Fig. 6: — Snapshot of the VOILA v3 interactive visualization of MAJIQ-L output for the SRSF11 splice factor using the LRGASP data, including short reads processed by MAJIQ and PacBio reads processed by IsoQuant. The top portion shows gene information and filtering criteria between short and long reads as well as the short reads splicegraph, a unified splicegraph, and a list of transcripts reported by IsoQuant for SRSF11. Read numbers for each transcript and the marginal count for each specific elements ( junctions, introns, and exons) are included. In the unified splice graph view read count for junctions and introns are shown for both short (left) and long (right) reads, separated by a T sign.

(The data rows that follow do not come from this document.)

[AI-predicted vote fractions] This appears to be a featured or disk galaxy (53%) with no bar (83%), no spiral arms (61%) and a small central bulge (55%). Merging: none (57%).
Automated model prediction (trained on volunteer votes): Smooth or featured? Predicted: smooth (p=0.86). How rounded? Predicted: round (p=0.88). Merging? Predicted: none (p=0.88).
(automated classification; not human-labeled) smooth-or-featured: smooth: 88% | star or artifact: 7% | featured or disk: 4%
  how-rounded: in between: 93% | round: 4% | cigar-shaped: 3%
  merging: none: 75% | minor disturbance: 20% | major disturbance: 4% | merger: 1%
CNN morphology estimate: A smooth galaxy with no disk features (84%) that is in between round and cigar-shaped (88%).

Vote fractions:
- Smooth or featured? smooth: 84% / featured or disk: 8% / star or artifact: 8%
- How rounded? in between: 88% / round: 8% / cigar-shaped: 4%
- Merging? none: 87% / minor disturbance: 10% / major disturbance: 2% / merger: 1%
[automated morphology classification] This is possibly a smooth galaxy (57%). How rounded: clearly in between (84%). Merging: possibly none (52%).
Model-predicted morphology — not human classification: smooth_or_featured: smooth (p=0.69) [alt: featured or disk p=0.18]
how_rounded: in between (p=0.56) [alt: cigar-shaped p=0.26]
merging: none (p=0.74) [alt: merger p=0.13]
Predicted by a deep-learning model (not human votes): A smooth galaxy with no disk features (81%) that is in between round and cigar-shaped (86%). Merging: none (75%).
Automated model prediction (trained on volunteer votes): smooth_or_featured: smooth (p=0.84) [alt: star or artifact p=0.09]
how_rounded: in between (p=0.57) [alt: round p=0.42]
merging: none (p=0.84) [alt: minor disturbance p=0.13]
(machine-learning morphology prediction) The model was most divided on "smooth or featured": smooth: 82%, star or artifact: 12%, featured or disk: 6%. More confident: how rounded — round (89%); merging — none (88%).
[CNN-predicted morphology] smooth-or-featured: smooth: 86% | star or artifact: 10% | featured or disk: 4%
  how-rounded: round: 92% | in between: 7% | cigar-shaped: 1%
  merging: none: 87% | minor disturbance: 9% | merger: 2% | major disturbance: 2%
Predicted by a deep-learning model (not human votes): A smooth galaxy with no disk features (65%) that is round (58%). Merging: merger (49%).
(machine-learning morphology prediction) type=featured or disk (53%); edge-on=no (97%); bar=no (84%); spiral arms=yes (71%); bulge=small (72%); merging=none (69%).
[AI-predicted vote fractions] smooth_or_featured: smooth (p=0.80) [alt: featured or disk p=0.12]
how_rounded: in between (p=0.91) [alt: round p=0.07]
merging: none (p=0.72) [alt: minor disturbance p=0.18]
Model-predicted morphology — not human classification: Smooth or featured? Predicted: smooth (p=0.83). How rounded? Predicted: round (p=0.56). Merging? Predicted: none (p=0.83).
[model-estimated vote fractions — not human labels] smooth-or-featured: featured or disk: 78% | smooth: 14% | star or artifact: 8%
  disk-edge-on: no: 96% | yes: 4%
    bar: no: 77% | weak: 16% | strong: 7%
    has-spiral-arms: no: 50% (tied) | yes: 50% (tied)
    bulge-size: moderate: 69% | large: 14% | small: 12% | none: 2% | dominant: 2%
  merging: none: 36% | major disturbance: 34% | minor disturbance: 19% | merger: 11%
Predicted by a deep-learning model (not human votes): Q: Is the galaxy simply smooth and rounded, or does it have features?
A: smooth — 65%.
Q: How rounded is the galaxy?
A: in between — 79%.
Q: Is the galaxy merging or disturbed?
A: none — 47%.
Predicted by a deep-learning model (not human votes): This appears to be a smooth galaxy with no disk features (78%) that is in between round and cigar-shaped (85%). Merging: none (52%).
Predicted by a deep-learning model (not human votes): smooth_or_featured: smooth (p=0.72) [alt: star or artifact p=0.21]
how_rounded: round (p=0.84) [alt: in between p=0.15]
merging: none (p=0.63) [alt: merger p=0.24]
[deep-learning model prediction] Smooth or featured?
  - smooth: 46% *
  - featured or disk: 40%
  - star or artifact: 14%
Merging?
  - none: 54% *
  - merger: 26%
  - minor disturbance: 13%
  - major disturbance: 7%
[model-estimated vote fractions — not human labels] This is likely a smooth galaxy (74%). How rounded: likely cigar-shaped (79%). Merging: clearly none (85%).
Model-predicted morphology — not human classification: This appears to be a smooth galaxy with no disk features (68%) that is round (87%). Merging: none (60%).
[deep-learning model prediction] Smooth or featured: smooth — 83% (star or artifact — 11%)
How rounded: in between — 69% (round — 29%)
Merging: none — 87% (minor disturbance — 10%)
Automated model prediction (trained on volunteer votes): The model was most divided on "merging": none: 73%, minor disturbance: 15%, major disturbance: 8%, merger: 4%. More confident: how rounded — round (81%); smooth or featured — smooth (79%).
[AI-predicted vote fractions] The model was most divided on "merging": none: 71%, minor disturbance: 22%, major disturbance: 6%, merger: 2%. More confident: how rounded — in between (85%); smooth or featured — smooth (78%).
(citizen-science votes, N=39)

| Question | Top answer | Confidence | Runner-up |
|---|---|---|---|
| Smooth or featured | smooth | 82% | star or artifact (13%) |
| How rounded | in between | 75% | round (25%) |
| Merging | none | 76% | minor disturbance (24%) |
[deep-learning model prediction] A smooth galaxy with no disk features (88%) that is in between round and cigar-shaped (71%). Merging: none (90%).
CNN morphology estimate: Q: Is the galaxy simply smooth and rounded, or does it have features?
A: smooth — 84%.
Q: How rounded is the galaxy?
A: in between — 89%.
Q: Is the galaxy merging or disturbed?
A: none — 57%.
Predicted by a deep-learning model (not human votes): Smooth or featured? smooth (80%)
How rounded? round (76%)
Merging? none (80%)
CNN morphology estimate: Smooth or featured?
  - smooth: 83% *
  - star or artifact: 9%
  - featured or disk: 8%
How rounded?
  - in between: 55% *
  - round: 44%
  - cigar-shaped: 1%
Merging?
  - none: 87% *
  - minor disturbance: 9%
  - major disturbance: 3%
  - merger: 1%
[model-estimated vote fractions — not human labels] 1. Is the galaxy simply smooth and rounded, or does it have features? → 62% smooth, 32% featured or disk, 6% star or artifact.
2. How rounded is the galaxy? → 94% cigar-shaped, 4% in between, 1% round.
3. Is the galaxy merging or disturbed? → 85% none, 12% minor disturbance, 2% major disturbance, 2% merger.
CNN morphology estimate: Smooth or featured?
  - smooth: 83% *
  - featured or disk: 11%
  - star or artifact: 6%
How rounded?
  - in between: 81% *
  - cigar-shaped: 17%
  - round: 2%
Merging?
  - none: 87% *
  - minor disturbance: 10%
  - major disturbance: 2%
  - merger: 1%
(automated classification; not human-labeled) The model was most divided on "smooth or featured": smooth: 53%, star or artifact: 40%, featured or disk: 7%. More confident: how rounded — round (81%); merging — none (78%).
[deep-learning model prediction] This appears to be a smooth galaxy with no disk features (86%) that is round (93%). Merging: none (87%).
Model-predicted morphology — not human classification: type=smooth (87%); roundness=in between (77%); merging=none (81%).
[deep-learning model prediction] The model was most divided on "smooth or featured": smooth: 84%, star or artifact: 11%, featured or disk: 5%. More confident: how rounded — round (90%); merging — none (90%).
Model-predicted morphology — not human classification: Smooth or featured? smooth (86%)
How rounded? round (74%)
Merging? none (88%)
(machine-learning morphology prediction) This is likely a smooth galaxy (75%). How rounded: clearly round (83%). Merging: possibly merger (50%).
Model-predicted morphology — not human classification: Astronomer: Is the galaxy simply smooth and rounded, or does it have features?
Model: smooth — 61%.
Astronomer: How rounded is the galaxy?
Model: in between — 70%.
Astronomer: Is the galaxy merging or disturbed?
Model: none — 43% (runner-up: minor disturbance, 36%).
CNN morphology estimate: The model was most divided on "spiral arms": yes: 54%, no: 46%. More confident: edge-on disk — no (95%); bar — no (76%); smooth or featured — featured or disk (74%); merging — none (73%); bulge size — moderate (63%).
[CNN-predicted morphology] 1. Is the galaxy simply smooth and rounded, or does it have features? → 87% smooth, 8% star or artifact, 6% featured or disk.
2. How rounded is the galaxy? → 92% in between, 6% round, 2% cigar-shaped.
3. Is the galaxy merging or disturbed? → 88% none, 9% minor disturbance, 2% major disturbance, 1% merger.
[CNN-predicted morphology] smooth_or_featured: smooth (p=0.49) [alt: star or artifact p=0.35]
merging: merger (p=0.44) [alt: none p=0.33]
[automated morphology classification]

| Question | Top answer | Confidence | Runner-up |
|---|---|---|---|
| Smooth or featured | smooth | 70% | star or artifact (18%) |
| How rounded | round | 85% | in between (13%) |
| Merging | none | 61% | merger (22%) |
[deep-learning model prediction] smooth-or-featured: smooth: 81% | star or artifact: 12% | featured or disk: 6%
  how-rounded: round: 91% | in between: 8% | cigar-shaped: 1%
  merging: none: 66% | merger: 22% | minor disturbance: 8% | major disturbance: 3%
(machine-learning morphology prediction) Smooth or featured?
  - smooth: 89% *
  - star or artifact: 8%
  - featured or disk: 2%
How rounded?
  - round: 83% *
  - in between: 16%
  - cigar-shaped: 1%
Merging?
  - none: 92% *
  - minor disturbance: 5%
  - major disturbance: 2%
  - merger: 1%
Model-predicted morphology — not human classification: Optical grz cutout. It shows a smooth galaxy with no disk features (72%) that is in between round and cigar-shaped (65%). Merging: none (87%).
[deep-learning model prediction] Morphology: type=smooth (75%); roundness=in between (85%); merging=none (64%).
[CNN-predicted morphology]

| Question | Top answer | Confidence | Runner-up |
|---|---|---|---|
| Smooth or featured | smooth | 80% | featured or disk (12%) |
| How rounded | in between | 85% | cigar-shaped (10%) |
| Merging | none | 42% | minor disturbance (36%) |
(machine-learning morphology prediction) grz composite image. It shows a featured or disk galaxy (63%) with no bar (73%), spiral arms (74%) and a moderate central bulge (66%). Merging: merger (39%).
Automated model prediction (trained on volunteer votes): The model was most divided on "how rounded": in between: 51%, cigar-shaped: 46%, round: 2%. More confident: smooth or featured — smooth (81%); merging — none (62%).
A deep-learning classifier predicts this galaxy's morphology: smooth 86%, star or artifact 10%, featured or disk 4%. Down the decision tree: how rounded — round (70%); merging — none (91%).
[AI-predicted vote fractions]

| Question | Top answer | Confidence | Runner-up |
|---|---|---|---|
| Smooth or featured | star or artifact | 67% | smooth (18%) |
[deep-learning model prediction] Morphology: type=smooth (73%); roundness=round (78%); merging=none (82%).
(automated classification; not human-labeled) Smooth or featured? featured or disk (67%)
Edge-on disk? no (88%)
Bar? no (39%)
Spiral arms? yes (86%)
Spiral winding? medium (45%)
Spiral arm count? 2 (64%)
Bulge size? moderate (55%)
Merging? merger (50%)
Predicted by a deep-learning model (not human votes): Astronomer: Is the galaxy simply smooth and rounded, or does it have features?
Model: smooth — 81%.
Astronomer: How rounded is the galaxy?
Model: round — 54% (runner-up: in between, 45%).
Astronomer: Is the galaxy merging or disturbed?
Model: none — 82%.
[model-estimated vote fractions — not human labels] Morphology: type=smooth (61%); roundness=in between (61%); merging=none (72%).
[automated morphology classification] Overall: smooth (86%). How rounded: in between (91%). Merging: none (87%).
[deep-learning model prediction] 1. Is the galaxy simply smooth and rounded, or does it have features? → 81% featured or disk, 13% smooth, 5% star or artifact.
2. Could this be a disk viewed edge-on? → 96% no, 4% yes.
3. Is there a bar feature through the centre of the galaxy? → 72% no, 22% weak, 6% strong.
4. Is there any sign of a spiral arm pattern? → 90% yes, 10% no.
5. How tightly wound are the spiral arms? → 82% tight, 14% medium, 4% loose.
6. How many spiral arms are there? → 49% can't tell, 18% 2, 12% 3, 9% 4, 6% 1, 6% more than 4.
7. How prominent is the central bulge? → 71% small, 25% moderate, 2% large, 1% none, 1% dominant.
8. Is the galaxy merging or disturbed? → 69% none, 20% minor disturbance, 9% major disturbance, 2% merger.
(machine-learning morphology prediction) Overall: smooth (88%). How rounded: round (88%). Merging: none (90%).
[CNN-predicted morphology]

Note that pTSS/pTES are only shown in transcripts found by long reads. The bottom portion shows distributions of $E (Ψ)$ values of LSV that both short and long reads find, displayed as a violin plot for the exon 5 source LSV and exon 9 target LSV in the black dotted box. The source of the individual junction can be highlighted by hovering the cursor over the junction and multiple filters can be applied interactively.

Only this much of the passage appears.